■ **YOUR OBJECTIVE**
Below are the records; how many of their lines contain "екран"? Reply only with that figure.

START RECORDS

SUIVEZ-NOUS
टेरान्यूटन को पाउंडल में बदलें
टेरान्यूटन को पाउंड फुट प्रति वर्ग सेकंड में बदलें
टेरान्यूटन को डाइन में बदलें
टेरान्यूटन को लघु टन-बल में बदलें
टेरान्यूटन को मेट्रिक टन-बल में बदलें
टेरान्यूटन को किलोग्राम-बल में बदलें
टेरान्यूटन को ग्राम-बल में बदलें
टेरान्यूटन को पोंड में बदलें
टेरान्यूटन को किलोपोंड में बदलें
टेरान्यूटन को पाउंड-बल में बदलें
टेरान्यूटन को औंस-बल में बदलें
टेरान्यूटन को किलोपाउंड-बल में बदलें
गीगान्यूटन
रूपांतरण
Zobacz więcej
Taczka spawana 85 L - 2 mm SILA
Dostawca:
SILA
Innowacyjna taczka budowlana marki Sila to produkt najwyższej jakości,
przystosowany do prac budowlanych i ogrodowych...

END RECORDS
START RECORDS

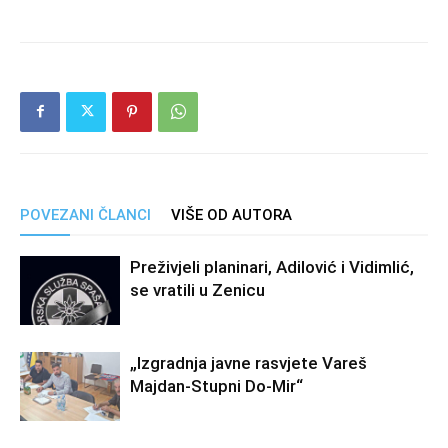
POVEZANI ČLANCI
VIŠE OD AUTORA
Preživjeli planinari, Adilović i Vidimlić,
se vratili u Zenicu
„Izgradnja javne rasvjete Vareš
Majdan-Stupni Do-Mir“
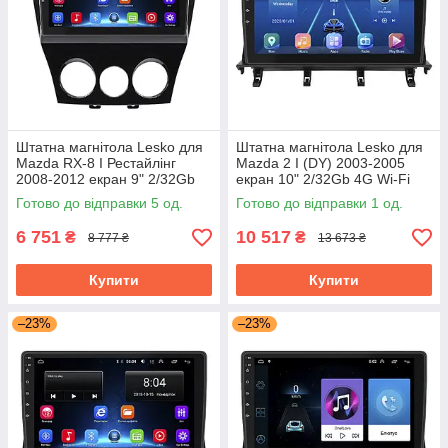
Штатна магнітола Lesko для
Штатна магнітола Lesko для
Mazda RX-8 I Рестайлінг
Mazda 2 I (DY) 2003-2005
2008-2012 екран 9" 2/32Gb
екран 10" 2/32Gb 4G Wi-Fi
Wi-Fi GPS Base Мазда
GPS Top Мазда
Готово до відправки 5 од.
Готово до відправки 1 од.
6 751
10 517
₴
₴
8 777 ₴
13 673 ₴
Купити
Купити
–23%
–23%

END RECORDS

■ **RESPONSE TO THIS TASK**
2